07 março 2007

A dor dos outros...

A dor dos outros, a dor dos que amamos, é terrível...
Não é catártica, se bem que nos purifique um pouco: começamos a olhar para a nossa vida e tomamos decisões (de que cedo nos esquecemos) de mudança de atitudes, de «carpe diem» e afins...
No final, continuamos com a nossa vidinha.
Sempre que alguém que amo está a sofrer, lembro-me de um conto do Yukio Mishima, «Patriotismo», penso. Faz parte de uma colectânea chamada Contos de Verão, acho. Falo de cor, porque é um dos livros que tenho encaixotados há anos...
Nesse conto, uma mulher assiste ao suicídio do marido, a pedido deste, e, enquanto ele enterra a lâmina no ventre, ela vê-o sofrer... mas não sente a dor.
Ai! As dores são individuais!
E isso dói-me.
Mas a nossa dor, a dor que sentimos pelo sofrimento dos que amamos não é a dor que eles sofrem.
Seria bom podermos hieraquizar o sofrimento: não vou sofrer agora pela minha perna que parti, porque alguém que amo está com um cancro.
Não posso. Sofro com a minha perna partida e, nos intervalos do meu egoismo, sofro com a dor do outro.
«Não se desperdiça comida, porque há quem passe fome», dizia o meu Pai.
Não percebia a ligação entre as coisas... aliás, até quanto mais comida eu deixasse, mais gente a podia comer...
Mas não. Como posso, moralmente, desperdiçar comida, não valorizar o que tenho, quando há quem não tenha e precise?
É como a dor dos que amamos: quando a deles é maior, de facto, a nossa perna partida torna-se um problema menor, porque se cura e vamos poder voltar a andar. E eles... quem sabe quanto mais vão poder viver? Rio-me da minha perna partida e valorizo o outro. Mas, no fundo, sei que estou limitada a ficar a ler dores que não sinto...

E os que lêem o que escreve
Na dor lida sentem bem
Não as duas que ele teve,
Mas só a que eles não têm.

Fernando Pessoa, «Autopsicografia»

3 comentários:

Miguel G Reis disse...

«Não se desperdiça comida, porque há quem passe fome», dizia o meu Pai.
Não percebia a ligação entre as coisas... aliás, até quanto mais comida eu deixasse, mais gente a podia comer...
Mas não.

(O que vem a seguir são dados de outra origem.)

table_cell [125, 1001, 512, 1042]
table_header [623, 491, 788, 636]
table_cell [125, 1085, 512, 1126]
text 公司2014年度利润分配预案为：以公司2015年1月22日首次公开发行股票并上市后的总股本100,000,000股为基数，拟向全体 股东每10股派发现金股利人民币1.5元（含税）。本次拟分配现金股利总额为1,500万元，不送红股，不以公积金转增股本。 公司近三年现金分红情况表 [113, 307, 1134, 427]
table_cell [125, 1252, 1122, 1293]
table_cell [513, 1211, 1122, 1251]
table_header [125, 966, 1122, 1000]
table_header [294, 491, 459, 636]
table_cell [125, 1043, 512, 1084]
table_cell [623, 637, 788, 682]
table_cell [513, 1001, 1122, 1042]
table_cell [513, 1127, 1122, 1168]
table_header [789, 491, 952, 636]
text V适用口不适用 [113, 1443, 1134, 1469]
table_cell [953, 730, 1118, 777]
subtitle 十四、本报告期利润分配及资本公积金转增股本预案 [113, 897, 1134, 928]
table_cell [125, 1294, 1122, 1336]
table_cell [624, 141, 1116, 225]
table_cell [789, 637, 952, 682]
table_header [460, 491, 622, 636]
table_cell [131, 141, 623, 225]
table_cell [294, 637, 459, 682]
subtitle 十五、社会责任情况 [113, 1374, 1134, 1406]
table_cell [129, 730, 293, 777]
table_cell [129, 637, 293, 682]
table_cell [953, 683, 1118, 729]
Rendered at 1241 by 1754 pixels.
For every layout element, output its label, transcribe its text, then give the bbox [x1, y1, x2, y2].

Como posso, moralmente, desperdiçar comida, não valorizar o que tenho, quando há quem não tenha e precise?

Bom, o meu comentário é citar cristo: dar a quem precisa. Se não se precisa de algo, é dá-lo a quem dele tem falta, diria cristo. A dádiva é o valor em si mesmo, a justificação do indivíduo perante si.

Bom, como não sou cristão...
Fome todos temos, e damos quando podemos ou achamos que devemos.

Bom postal!!!
Beijinhos!
:)***

Anónimo disse...

E muitos, inconscientemente é certo, pensam ainda bem que não fui eu.

mas também nos arrepiamos, aquele arrepio que começa na barriga e vai pela coluna (espinha) acima.

Anónimo disse...

Nem sentimos a dor dos que amamos, nem de nada vale fingir que a sentimos, mas o que conseguimos, isso sim! é aliviar a dor dos que amamos, amando-os ainda mais.